* **Your instructions**
The lines from the top of the records below through the one containing "Document page, 1500x844 pixels." are to be transcribed exactly, and nothing else is to be added.

* **Input material**
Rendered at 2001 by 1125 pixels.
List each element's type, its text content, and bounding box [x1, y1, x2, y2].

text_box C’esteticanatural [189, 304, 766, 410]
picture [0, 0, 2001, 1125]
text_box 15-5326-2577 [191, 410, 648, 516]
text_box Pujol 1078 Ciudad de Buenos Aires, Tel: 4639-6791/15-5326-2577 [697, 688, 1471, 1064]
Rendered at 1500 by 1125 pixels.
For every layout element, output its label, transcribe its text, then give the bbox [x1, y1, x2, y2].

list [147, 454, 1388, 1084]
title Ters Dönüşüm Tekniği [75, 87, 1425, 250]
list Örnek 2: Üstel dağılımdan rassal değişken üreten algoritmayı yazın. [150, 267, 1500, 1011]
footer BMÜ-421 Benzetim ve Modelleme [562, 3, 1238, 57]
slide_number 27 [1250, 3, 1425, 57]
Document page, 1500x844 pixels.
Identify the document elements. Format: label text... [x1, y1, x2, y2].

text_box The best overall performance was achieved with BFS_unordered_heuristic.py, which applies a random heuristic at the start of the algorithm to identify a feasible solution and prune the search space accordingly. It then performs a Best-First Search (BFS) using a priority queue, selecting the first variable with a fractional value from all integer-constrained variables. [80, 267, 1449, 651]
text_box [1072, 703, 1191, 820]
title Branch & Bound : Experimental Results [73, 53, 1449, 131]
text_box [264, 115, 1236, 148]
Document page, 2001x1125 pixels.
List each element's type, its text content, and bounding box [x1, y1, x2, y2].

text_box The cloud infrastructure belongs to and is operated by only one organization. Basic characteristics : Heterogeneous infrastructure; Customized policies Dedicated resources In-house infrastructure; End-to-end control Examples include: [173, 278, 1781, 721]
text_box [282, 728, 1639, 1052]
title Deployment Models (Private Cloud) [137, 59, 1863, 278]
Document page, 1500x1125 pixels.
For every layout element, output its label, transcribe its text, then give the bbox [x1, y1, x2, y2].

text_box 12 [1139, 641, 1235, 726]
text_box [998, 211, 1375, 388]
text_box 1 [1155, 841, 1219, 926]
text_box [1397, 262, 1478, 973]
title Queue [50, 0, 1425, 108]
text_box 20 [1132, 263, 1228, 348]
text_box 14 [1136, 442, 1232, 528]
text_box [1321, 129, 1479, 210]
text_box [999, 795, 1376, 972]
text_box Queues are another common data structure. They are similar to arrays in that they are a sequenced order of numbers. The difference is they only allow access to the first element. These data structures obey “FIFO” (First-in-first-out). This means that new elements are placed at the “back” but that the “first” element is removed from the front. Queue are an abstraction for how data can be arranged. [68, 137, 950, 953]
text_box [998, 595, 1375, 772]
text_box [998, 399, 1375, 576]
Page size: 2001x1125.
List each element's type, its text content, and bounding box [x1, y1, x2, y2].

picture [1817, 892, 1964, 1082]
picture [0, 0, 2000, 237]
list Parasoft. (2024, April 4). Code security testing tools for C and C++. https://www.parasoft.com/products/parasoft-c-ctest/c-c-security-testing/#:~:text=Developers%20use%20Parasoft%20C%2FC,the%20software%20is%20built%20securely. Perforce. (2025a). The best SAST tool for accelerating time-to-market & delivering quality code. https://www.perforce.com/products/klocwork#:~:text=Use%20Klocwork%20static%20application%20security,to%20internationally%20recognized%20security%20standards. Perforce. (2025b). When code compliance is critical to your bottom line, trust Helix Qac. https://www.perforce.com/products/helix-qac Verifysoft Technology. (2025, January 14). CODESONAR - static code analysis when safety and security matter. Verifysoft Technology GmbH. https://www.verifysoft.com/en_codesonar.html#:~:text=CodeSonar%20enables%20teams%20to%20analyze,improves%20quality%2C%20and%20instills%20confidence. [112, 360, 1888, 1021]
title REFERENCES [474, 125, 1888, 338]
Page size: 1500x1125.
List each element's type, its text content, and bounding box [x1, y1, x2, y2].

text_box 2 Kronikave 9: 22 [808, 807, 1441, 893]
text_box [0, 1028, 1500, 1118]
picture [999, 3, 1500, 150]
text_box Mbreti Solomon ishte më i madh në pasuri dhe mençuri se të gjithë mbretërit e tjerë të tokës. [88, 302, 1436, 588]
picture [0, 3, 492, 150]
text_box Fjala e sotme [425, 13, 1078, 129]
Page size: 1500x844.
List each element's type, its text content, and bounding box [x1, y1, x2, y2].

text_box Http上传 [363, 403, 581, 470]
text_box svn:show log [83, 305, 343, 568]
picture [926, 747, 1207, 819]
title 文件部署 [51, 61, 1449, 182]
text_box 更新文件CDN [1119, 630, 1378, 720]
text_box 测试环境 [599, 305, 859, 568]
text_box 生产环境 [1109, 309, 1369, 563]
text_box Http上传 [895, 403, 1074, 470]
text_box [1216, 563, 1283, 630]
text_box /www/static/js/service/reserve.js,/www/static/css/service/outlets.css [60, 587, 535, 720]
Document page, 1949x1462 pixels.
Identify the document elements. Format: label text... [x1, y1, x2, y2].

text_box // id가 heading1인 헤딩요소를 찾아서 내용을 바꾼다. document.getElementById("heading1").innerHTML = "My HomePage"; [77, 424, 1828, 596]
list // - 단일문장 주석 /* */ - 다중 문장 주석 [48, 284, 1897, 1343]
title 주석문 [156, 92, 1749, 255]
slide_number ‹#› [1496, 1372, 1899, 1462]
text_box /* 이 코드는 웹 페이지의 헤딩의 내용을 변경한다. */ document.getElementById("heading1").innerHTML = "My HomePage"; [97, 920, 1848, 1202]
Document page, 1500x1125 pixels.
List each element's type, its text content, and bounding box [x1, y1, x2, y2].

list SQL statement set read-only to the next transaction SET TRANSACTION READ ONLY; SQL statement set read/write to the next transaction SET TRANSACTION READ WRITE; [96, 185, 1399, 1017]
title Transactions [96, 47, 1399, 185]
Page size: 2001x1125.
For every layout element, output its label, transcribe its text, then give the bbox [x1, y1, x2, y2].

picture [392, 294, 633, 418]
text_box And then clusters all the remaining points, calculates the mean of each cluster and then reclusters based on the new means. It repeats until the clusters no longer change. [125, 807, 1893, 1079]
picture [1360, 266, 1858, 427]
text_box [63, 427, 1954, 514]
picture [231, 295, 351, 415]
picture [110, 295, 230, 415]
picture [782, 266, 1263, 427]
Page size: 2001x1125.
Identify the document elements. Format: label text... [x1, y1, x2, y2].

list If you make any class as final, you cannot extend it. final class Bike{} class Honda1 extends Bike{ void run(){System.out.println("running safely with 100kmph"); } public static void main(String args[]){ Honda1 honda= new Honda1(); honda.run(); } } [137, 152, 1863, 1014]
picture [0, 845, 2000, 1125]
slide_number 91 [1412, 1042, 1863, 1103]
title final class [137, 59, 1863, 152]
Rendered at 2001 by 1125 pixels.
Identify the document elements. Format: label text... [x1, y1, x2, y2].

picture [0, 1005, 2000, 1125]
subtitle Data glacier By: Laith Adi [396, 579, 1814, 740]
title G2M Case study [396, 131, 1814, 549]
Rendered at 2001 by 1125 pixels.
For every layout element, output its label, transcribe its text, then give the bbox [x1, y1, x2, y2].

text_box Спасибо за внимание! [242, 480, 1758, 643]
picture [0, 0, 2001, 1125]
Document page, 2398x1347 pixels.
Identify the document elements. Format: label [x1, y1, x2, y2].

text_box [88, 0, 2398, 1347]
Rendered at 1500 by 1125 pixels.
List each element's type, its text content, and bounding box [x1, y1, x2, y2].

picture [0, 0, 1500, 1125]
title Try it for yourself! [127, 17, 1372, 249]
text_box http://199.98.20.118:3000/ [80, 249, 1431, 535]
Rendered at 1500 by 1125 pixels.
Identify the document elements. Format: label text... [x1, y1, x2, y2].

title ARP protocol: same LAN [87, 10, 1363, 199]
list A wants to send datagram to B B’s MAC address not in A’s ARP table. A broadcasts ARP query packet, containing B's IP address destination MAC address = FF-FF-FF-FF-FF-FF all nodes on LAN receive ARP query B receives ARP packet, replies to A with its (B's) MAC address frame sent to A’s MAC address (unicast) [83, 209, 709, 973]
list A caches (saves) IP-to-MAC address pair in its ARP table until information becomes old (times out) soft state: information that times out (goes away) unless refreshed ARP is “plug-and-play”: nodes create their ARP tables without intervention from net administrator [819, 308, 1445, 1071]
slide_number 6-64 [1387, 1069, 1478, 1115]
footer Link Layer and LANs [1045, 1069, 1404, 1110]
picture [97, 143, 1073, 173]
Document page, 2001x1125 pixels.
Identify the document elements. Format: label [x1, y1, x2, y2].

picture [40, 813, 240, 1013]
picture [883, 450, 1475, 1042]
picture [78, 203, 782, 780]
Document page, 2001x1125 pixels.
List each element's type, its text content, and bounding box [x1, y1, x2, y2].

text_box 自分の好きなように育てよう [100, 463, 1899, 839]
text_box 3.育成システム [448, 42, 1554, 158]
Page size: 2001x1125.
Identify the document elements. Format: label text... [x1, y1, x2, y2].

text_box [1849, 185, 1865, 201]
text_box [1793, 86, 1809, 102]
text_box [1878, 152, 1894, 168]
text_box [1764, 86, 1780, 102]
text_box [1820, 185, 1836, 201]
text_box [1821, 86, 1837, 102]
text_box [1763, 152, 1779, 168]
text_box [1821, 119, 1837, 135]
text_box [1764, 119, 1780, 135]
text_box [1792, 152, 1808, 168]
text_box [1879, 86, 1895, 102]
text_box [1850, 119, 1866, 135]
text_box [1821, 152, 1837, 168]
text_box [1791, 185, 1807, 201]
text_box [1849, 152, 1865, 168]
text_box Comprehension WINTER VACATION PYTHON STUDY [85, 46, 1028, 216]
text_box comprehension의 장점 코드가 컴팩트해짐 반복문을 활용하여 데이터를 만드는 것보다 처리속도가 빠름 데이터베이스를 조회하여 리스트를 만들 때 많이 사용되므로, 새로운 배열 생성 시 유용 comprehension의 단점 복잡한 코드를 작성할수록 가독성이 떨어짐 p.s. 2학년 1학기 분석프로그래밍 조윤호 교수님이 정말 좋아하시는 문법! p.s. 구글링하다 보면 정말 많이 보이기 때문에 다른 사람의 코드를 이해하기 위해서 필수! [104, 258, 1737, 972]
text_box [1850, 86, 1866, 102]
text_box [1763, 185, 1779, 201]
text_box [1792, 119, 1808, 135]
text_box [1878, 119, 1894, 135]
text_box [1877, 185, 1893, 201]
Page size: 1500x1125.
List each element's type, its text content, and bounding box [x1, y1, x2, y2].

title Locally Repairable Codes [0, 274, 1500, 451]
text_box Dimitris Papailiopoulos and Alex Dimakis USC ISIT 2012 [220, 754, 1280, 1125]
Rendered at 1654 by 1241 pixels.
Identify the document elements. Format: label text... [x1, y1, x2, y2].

* **Expected output**
Rendered at 2001 by 1125 pixels.
List each element's type, its text content, and bounding box [x1, y1, x2, y2].

text_box C’esteticanatural [189, 304, 766, 410]
picture [0, 0, 2001, 1125]
text_box 15-5326-2577 [191, 410, 648, 516]
text_box Pujol 1078 Ciudad de Buenos Aires, Tel: 4639-6791/15-5326-2577 [697, 688, 1471, 1064]
Rendered at 1500 by 1125 pixels.
For every layout element, output its label, transcribe its text, then give the bbox [x1, y1, x2, y2].

list [147, 454, 1388, 1084]
title Ters Dönüşüm Tekniği [75, 87, 1425, 250]
list Örnek 2: Üstel dağılımdan rassal değişken üreten algoritmayı yazın. [150, 267, 1500, 1011]
footer BMÜ-421 Benzetim ve Modelleme [562, 3, 1238, 57]
slide_number 27 [1250, 3, 1425, 57]
Document page, 1500x844 pixels.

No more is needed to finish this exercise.